- Problem details -
Return every line of the listing below unchanged, leaving the pictures out of your answer.

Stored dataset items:
[Begin]
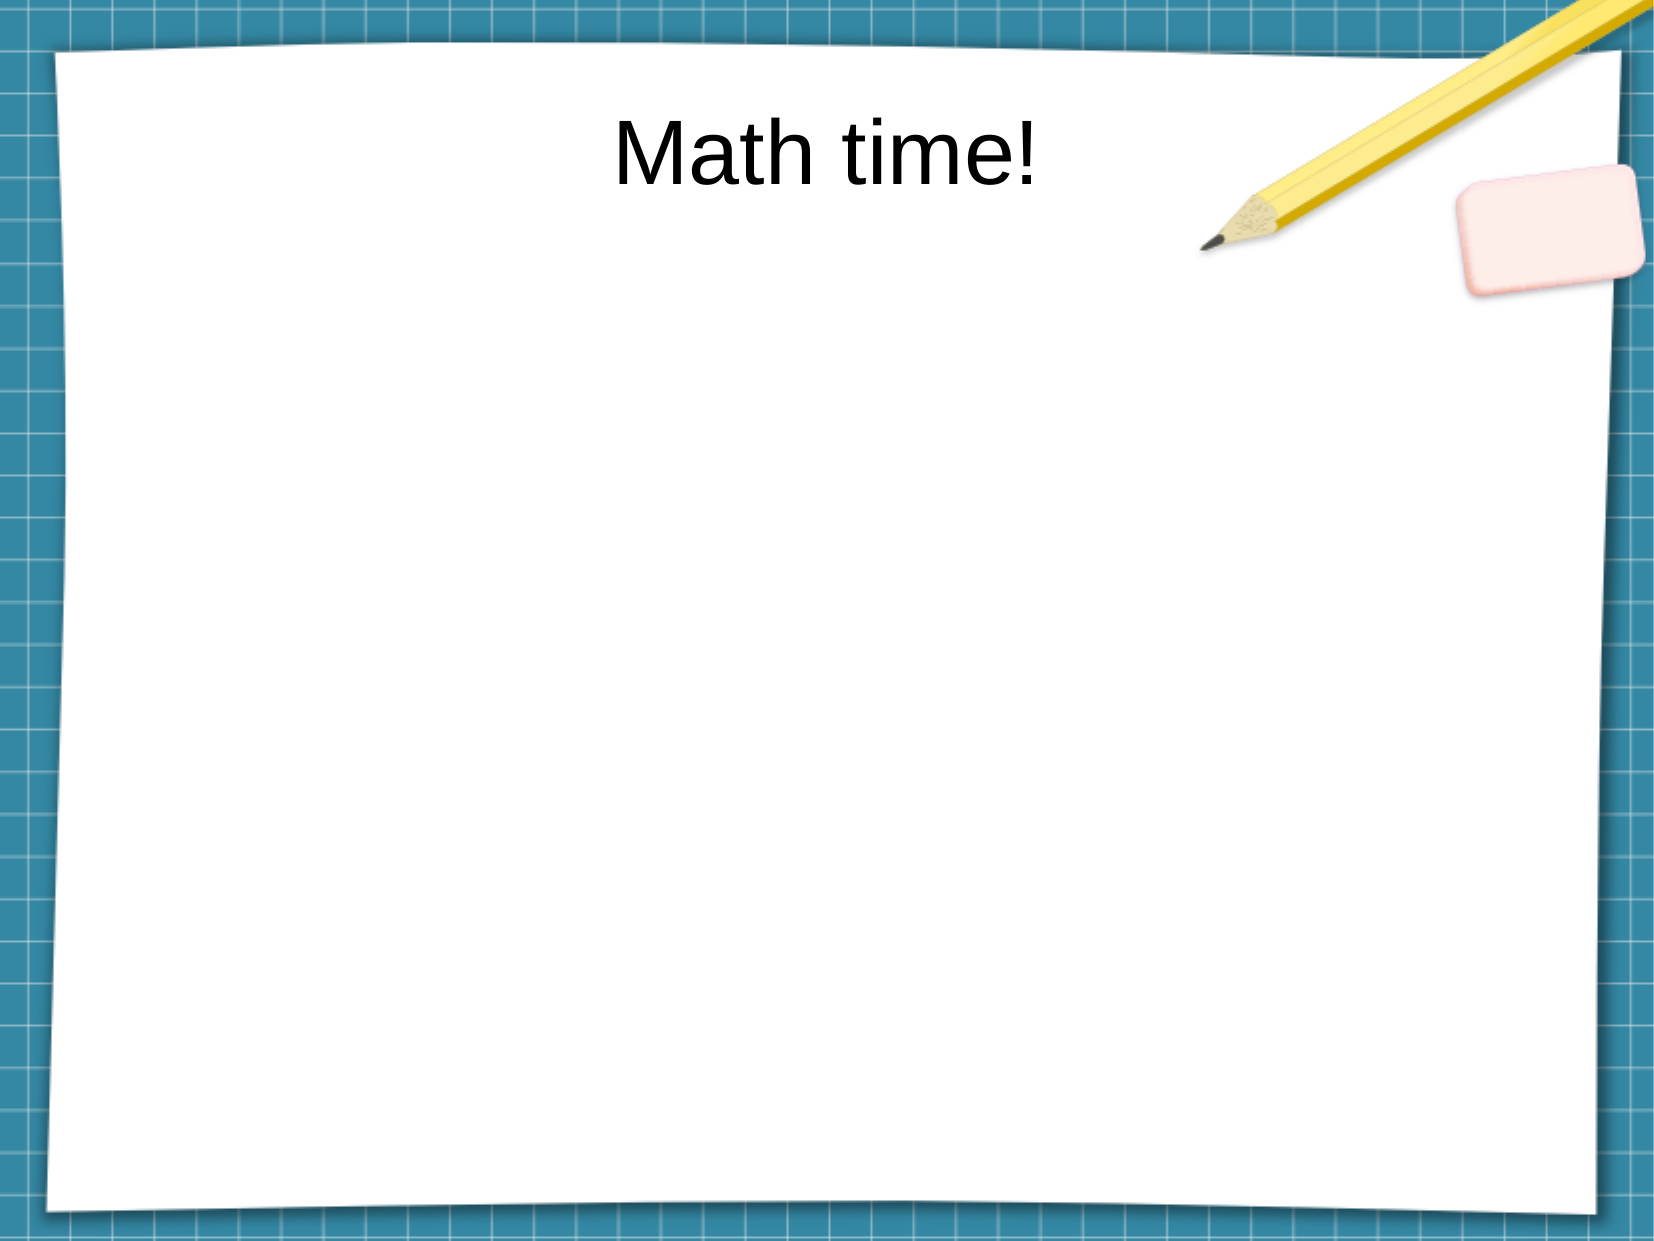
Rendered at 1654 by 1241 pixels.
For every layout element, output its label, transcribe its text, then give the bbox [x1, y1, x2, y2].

picture [0, 0, 1654, 1241]
title Math time! [82, 49, 1571, 257]
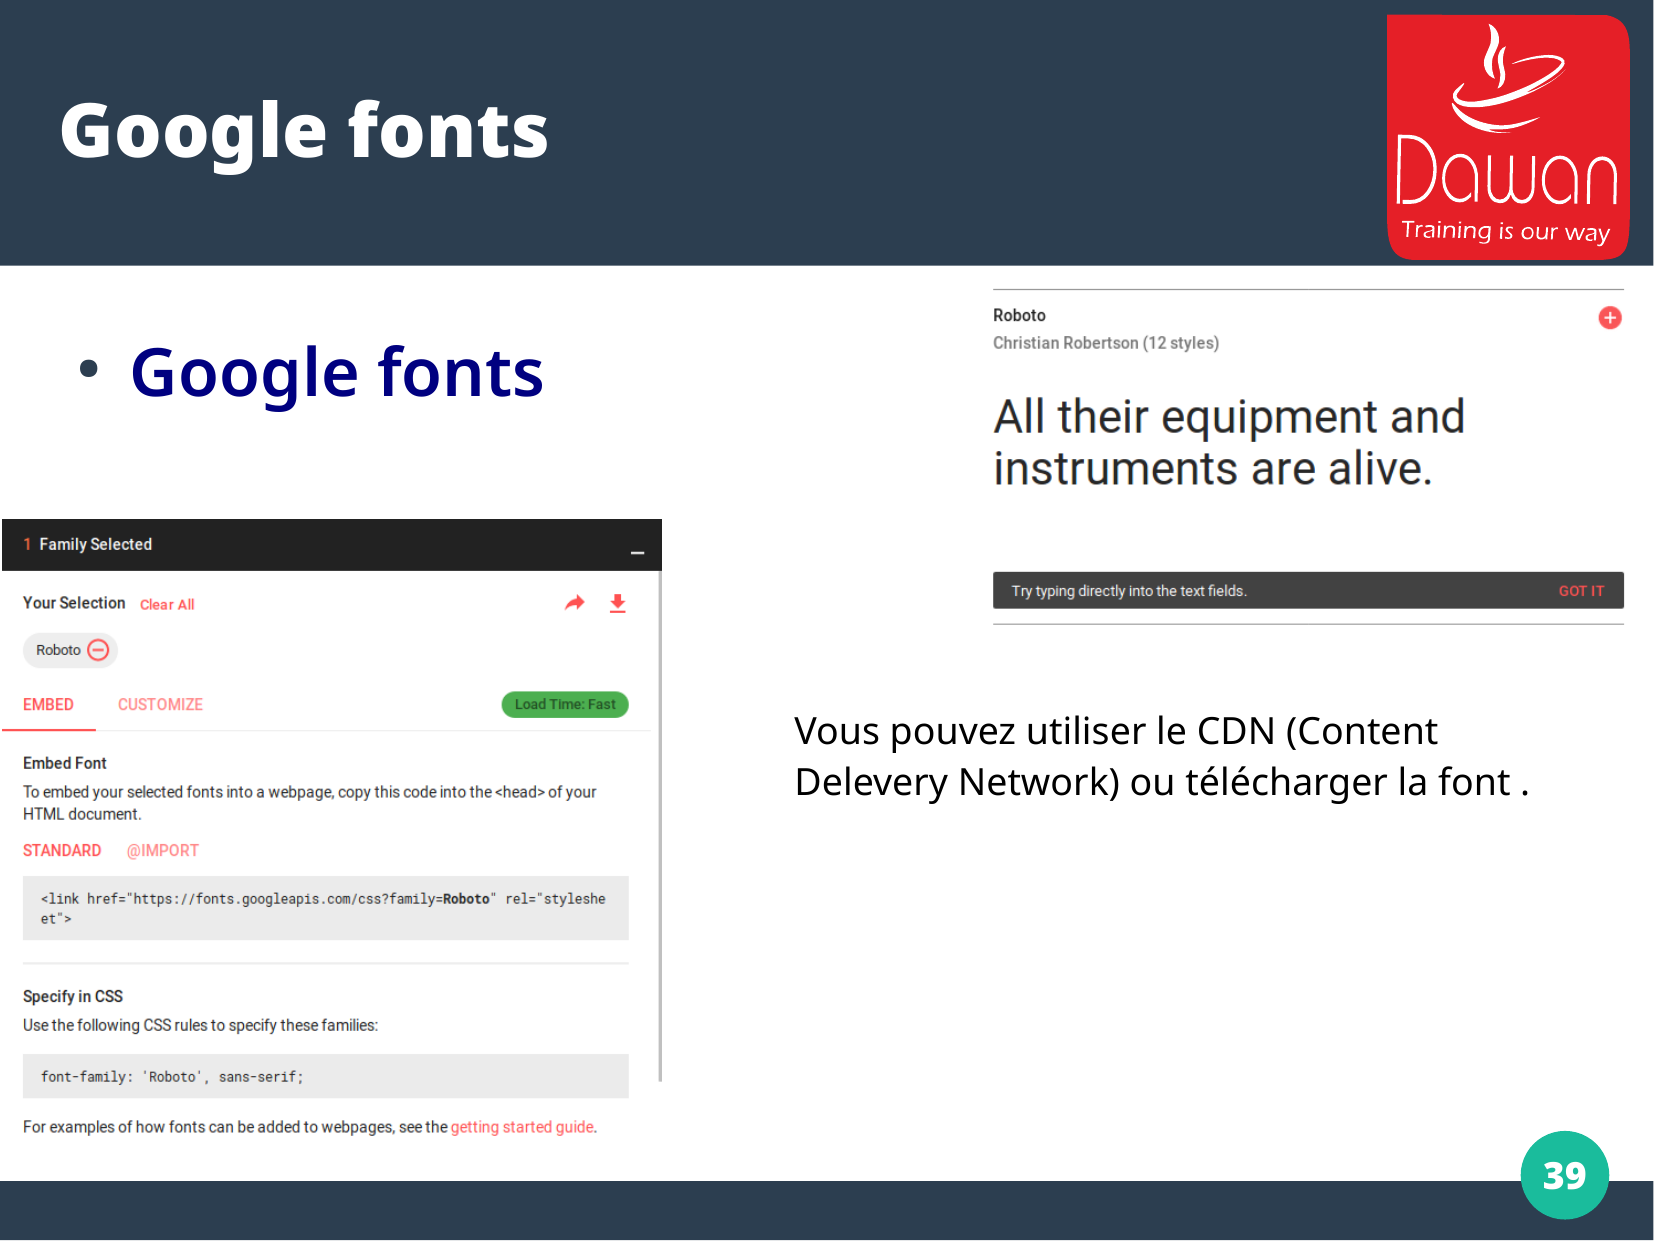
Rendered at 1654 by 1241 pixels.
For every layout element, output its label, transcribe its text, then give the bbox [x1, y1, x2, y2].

picture [1387, 14, 1630, 260]
picture [976, 266, 1654, 626]
title Google fonts [59, 49, 1387, 207]
text_box Vous pouvez utiliser le CDN (Content Delevery Network) ou télécharger la font . [779, 696, 1560, 843]
picture [2, 519, 662, 1179]
list Google fonts [59, 324, 1595, 1152]
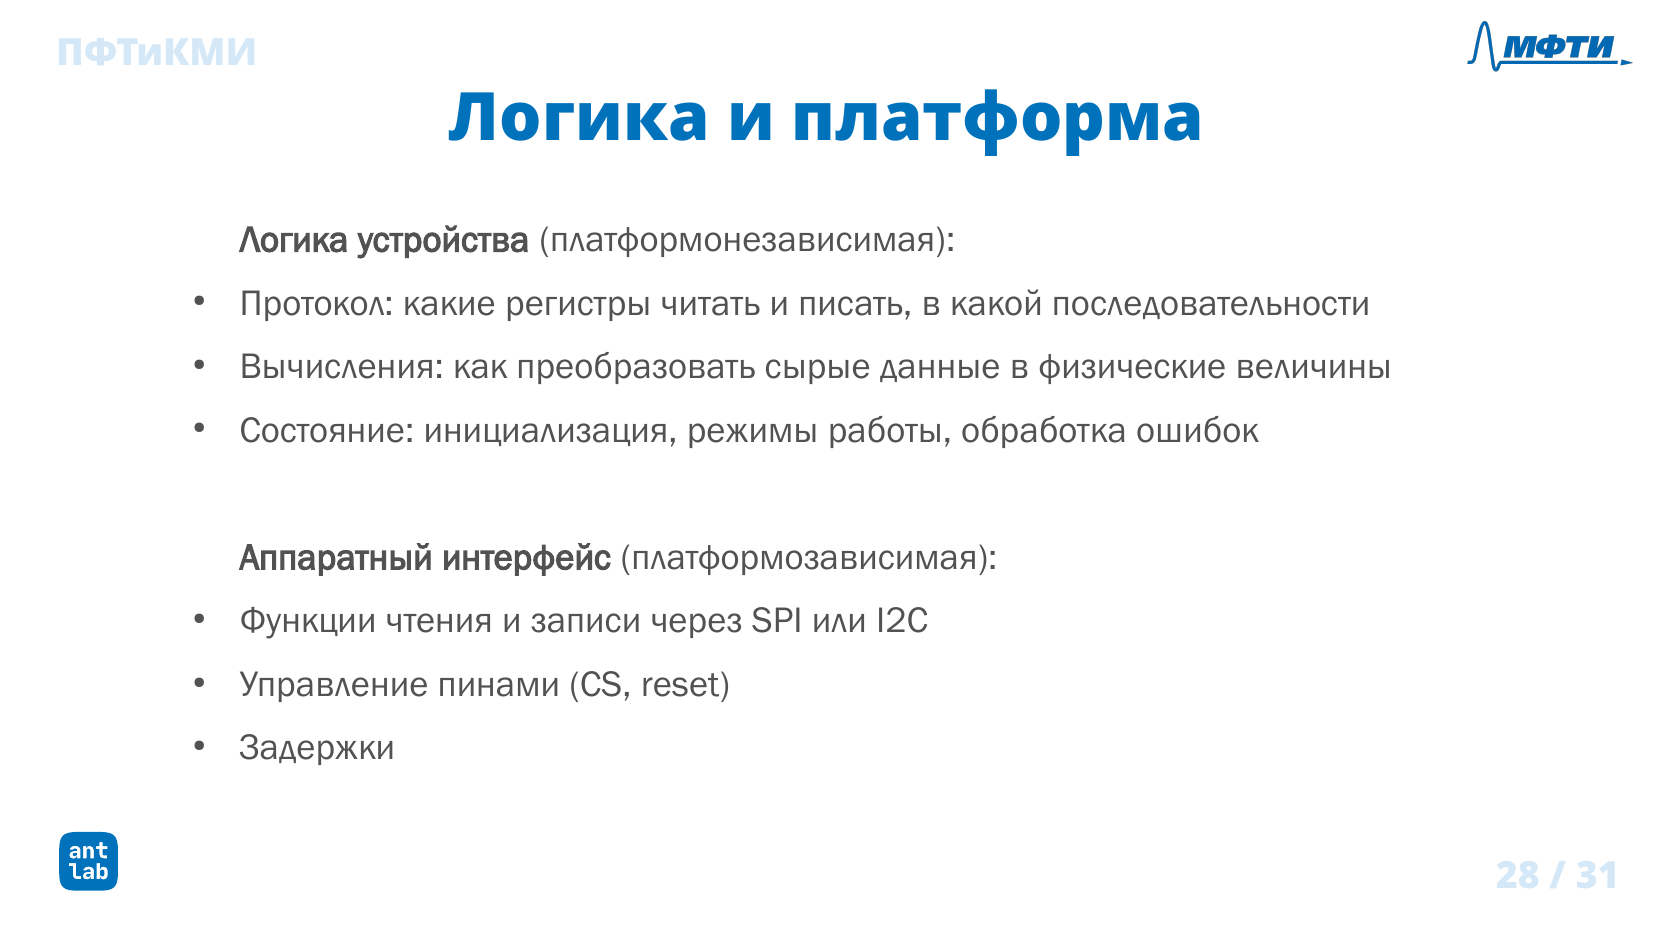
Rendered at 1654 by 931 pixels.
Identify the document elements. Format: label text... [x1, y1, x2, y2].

picture [1446, 0, 1654, 93]
title Логика и платформа [82, 20, 1571, 209]
list Логика устройства (платформонезависимая): Протокол: какие регистры читать и писать, в какой последовательности Вычисления: как преобразовать сырые данные в физические величины Состояние: инициализация, режимы работы, обработка ошибок Аппаратный интерфейс (платформозависимая): Функции чтения и записи через SPI или I2C Управление пинами (CS, reset) Задержки [177, 217, 1571, 768]
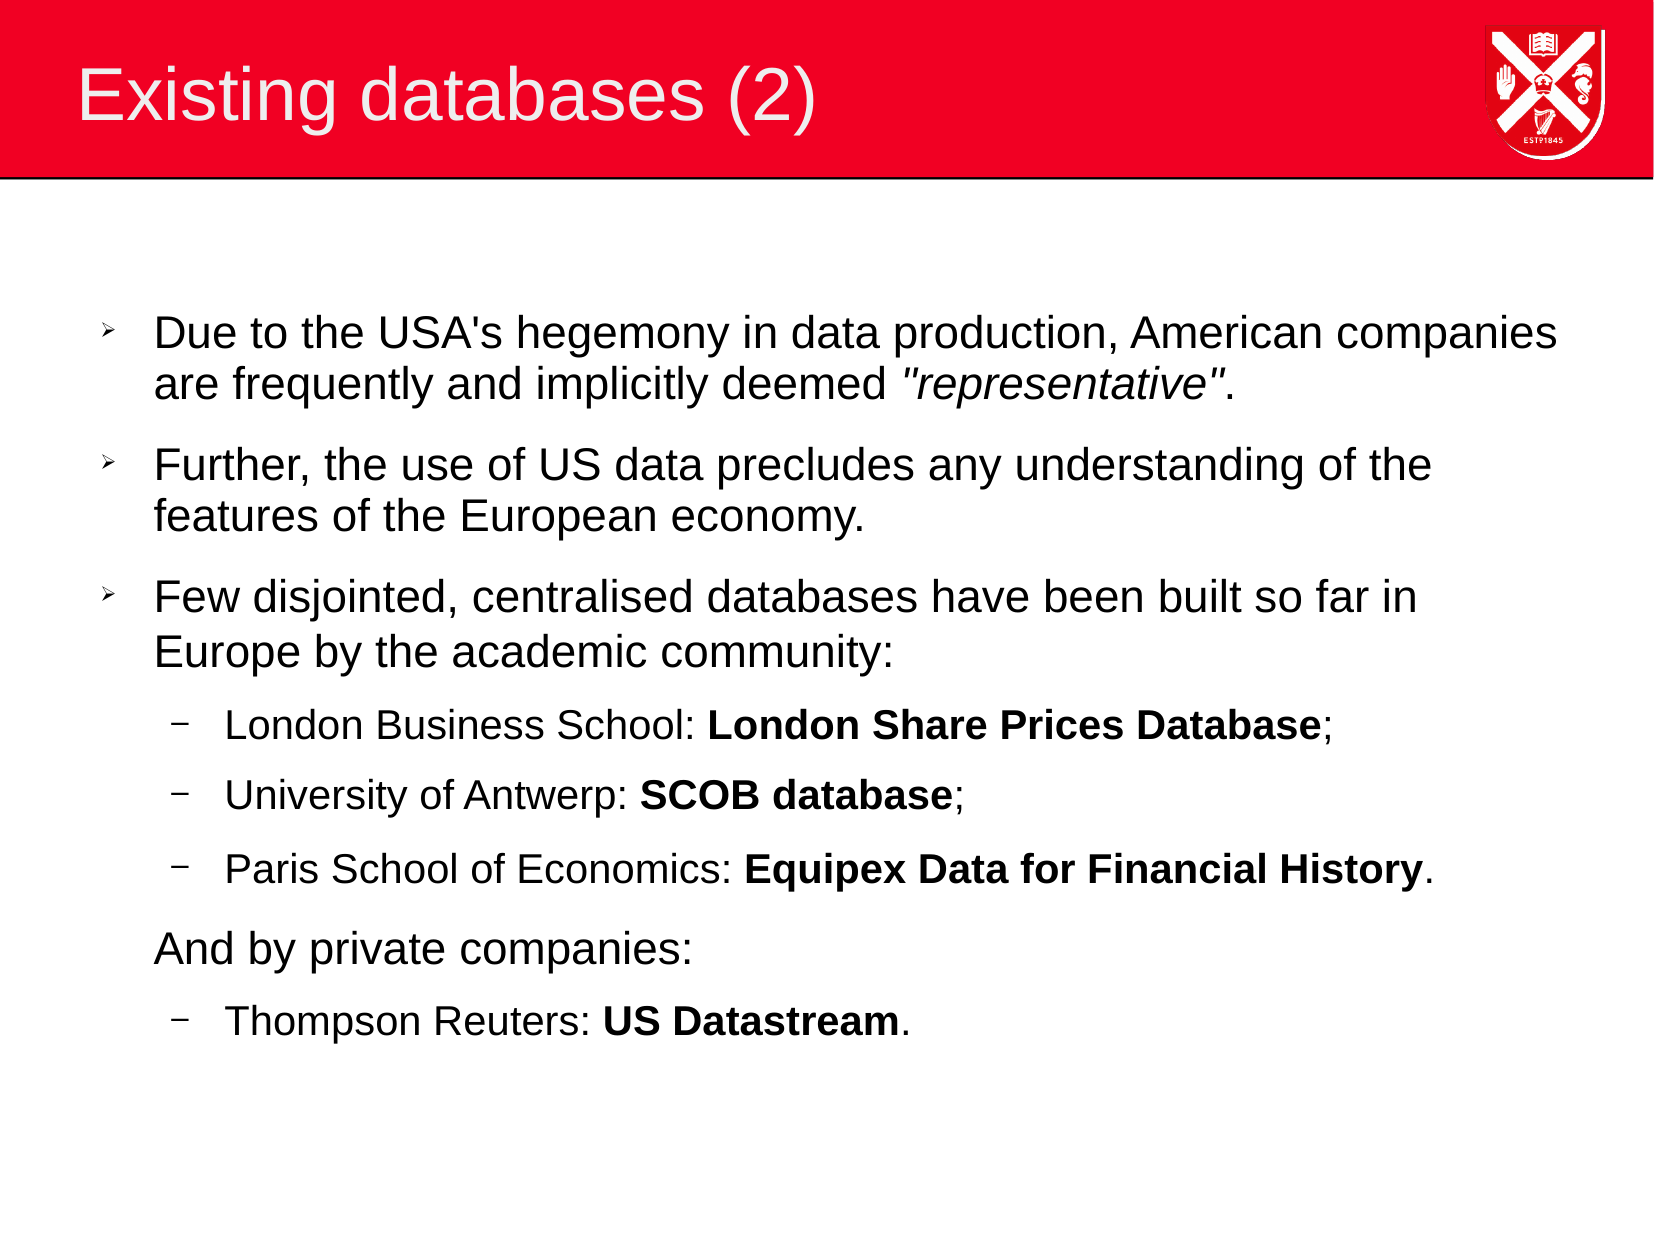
[End]
- The reply -
Rendered at 1654 by 1241 pixels.
For every layout element, output its label, transcribe its text, then give the bbox [x1, y1, x2, y2].

picture [0, 0, 1654, 1241]
title Math time! [82, 49, 1571, 257]
Rendered at 1654 by 1241 pixels.
For every layout element, output its label, transcribe its text, then give the bbox [x1, y1, x2, y2].

picture [1387, 14, 1630, 260]
picture [976, 266, 1654, 626]
title Google fonts [59, 49, 1387, 207]
text_box Vous pouvez utiliser le CDN (Content Delevery Network) ou télécharger la font . [779, 696, 1560, 843]
picture [2, 519, 662, 1179]
list Google fonts [59, 324, 1595, 1152]
Rendered at 1654 by 931 pixels.
Identify the document elements. Format: label text... [x1, y1, x2, y2].

picture [1446, 0, 1654, 93]
title Логика и платформа [82, 20, 1571, 209]
list Логика устройства (платформонезависимая): Протокол: какие регистры читать и писать, в какой последовательности Вычисления: как преобразовать сырые данные в физические величины Состояние: инициализация, режимы работы, обработка ошибок Аппаратный интерфейс (платформозависимая): Функции чтения и записи через SPI или I2C Управление пинами (CS, reset) Задержки [177, 217, 1571, 768]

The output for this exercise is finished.